• Passage for review:
################

Guardrails-First Course Materials
What You Get
This course is organized as a practical production path:
- each chapter focuses on one common incident/failure mode
- each chapter defines a safe operational workflow
- each chapter includes hands-on materials (
lab.md, andquiz.md; many include runbooks)
Recommended Learning Path
- Start from Chapter 01 and go sequentially through the core track.
- Run the lab before moving to the next chapter.
- Use the quiz at the end of each chapter to validate understanding.
- Move to advanced modules only after finishing the core path.
Tracks
Core track:
- Chapters 01-13 (platform fundamentals, GitOps, security, observability, reliability, on-call)
Advanced track:
- Chapter 14: Supply Chain Security
- Chapter 15: Admission Policy Guardrails
- Chapter 16: Rollback and Data Migrations
- Module: Linkerd + Progressive Delivery (Canary / A-B)
Chapter-by-Chapter Implementation Coverage (sre -> course)
| Chapter/Module | Platform Status in sre | Evidence in Platform Repo |
|---|---|---|
| Chapter 01 Intro Guardrails | Implemented | scripts/guard-kube-context.sh, scripts/guard-terraform-plan.sh, .pre-commit-config.yaml |
| Chapter 02 IaC | Implemented | infra/terraform/hcloud_cluster/, infra/terraform/kind_cluster/ |
| Chapter 03 Secrets | Implemented | .sops.yaml, flux/secrets/**, scripts/sops-setup.sh |
| Chapter 04 GitOps | Implemented | flux/bootstrap/infrastructure/image-automation/, flux/apps/**/image-policy.yaml |
| Chapter 05 Network Policies | Implemented | flux/infrastructure/network-policies/** |
| Chapter 06 Security Context | Implemented | flux/apps/backend/base/deployment.yaml, flux/apps/frontend/base/deployment.yaml |
| Chapter 07 Resource Management | Implemented | flux/infrastructure/resource-management/** |
| Chapter 08 Availability (HPA+PDB) | Implemented | flux/apps/backend/*/{hpa,pdb}.yaml, flux/apps/frontend/overlays/*/{hpa,pdb}.yaml |
| Chapter 09 Observability | Implemented | flux/infrastructure/observability/**, backend/frontend telemetry instrumentation |
| Chapter 10 Backup & Restore | Implemented | flux/infrastructure/data/cnpg-operator/, flux/infrastructure/data/cnpg-clusters/** |
| Chapter 11 Controlled Chaos | Implemented | flux/infrastructure/chaos/develop/** |
| Chapter 12 AI Guardian | Partially implemented (course-ready + integration contract) | chapter design and runbook ready; guardian service manifests are external integration target |
| Chapter 13 24/7 Production SRE | Implemented (operational content + alerts baseline) | chapter-13 runbooks/postmortem + observability alert rules |
| Chapter 14 Supply Chain Security | Scaffolded in platform, fully documented in course | flux/infrastructure/policy/kyverno/, policy/packs/chapter-14-supply-chain/ |
| Chapter 15 Admission Policy Guardrails | Scaffolded in platform, fully documented in course | flux/infrastructure/policy/kyverno/, policy/packs/chapter-15-admission-guardrails/ |
| Chapter 16 Rollback & Data Migrations | Course workflow ready (simulation), implementation follows app DB evolution | CNPG platform baseline + chapter lab/runbook for rollout/rollback sequence |
| Module Linkerd Progressive Delivery | Controllers/manifests present; sample pack opt-in | flux/infrastructure/progressive-delivery/{linkerd,flagger,develop}/ |
Advanced-track policy packs are intentionally shipped in safe scaffold mode first (Audit-first workflow in chapters), then moved to enforced runtime policy as rollout evidence matures.

################

• Work instructions:
• 1. From the course overview, print the stretch from "- Run the lab" through "observability, reliability, on-call)".
• 2. Answer these questions using the course overview:
(a) Which chapters make up the core track?
(b) What does the recommended learning path say to run before moving to the next chapter?
(c) What platform status does the table give for Chapter 12 AI Guardian?

################

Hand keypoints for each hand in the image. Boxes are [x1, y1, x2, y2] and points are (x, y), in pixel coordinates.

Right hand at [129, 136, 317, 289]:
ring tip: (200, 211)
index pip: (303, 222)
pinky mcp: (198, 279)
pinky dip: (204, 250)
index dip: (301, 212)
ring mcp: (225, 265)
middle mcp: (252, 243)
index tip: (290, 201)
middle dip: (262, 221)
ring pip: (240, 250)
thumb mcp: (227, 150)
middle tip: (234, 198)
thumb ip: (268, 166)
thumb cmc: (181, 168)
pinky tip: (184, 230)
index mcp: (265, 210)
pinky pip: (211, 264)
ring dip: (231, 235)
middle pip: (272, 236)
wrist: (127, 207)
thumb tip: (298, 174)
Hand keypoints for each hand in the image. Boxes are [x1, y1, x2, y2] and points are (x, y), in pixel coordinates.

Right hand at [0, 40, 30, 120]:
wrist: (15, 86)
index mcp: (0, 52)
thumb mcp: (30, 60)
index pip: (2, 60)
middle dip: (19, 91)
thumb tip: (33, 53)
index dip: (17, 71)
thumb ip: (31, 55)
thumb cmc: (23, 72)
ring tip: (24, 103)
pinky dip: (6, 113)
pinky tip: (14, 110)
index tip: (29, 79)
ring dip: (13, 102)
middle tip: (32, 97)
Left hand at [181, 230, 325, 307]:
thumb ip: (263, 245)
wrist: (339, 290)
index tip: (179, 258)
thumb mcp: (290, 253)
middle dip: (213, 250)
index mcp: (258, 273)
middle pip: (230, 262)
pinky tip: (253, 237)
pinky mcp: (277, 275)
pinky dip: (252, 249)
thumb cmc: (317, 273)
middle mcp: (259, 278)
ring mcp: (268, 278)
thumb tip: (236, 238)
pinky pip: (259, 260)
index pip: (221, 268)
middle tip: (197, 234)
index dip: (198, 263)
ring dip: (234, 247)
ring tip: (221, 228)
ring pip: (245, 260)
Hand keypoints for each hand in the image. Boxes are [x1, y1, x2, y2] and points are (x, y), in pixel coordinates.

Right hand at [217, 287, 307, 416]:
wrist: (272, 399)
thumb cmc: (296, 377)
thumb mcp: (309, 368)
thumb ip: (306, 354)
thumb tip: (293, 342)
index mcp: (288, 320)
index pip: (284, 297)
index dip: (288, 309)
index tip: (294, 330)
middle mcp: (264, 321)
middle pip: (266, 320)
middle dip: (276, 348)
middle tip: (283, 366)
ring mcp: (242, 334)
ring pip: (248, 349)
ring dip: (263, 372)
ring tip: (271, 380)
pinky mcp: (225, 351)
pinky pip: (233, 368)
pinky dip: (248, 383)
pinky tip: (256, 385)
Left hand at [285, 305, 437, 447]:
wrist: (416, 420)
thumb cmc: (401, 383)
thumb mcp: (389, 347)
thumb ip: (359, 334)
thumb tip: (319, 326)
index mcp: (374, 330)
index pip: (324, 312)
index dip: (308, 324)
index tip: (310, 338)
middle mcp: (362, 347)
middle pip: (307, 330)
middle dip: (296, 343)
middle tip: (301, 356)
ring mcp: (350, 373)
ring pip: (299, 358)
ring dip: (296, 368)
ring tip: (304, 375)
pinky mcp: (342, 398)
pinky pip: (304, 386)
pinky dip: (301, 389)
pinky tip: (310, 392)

################

• Solved tasks:
• 1.
- Run the lab before moving to the next chapter.
- Use the quiz at the end of each chapter to validate understanding.
- Move to advanced modules only after finishing the core path.
Tracks
Core track:
- Chapters 01-13 (platform fundamentals, GitOps, security, observability, reliability, on-call)

• 2.
(a) Chapters 01-13.
(b) The lab.
(c) Partially implemented (course-ready + integration contract).